The bombings occurred amid elaborate security preparations surrounding the signing here of the Panama Canal treaties. Spokesmen for the Secret Service and the State Department's security office termed these their largest security operations in Washington since President John F. Kennedy's funeral in 1963.
Despite the enormous security precautions, yesterday's explosions were detonated at sites to which public access is largely unrestricted. According to reliable investigative sources, a Soviet guard, normally on duty inside the building damaged by the first explosion, was not present at the time. The traffic island near the White House, where the second blast occurred, is in an area patrolled during predawn hours only by one foot patrolman and one squad car, according to a U.S. Park Police spokesman.

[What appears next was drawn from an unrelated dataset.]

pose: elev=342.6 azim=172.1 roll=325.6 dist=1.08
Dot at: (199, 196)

Even though the blast near the White House was clearly audible several blocks away, it took investigators two hours, according to reliable sources, to locate the flower pot on the traffic island where the bomb went off. The only damage apparently caused by the explosion was to the think, 300-pound flower pot - one of 15 in the traffic island - and to the geraniums it contained. The damage was estimated at $145, a spokesman said.
Conflicting reports emerged yesterday about the nature of the two bomos.
According to reliable investigative sources, the bomb that exploded near the Soviet offices was composed of a modern military substance, a plastic known as C-3 or C-4. The bomb detonated near the White House was suspected of being made of the same substance, according to these sources.
This report differed from earlier accounts given by other investigators. George Berklacy, a spokesman for the U.S. Park Police, said the device set off near the White House was initially believed to be a pipe bomb filled with gunpowder. The bomb planted near the Soviet offices had initially been reported to be dynamite.
The blast near the White House was triggered by a timing device, according to several investigative officials. There was no apparent conflict over this point, and investigators said fragments of the timing device were found at the site. It was not known yesterday how the bomb near the Soviet offices was detonated.
FBI officials said they would investigate possible smilarities between the bombs planted here and those set off in Florida apparently by the Boitel group.
According to reliable sources, the explosions were powerful enough to have killed anyone within 20 feet. The blasts also sent glass fragments flying at an estimated 1,000 feet per second. Had anyone been strolling along L Street between 15th and 16th Streets when the explosion occurred, such a person would likely have been knocked down by the blast, investigators said.
The explosion near 16th and L Streets NW set off crosscurrents that knocked out windows on both sides of the street. Investigators said that some windows were smashed by the initial impact of the blast, while others were sucked out by a vacuum created in the explosion's wake.
At the Capitol Hilton, guests who were asleep in their rooms apparently escaped injury partly because the vacuum created by the blast pulled their windows into the street, rather than hurling glass into their rooms. Other nearby buildings damaged by the explosion either were vacant or had only small staffs on duty in the early morning hours. Offices oon the L Street side of The Post building were not staffed at the hour when the explosion occurred.
Thomas French, a mortgage banker from Alvin, Tex., and his wife, Nona, were asleep in their room at the Capital Hilton when the bomb exploded. "We weren't aware our window was blown out at first," French said in an interview later in the day as he sat in his hotel room. It's main window was missing and glass shares littered the sill. He noted that the blinds had been nearly closed and a curtain had apparently deflected glass blown into the room. "As it turned out, we were not hurt," he added.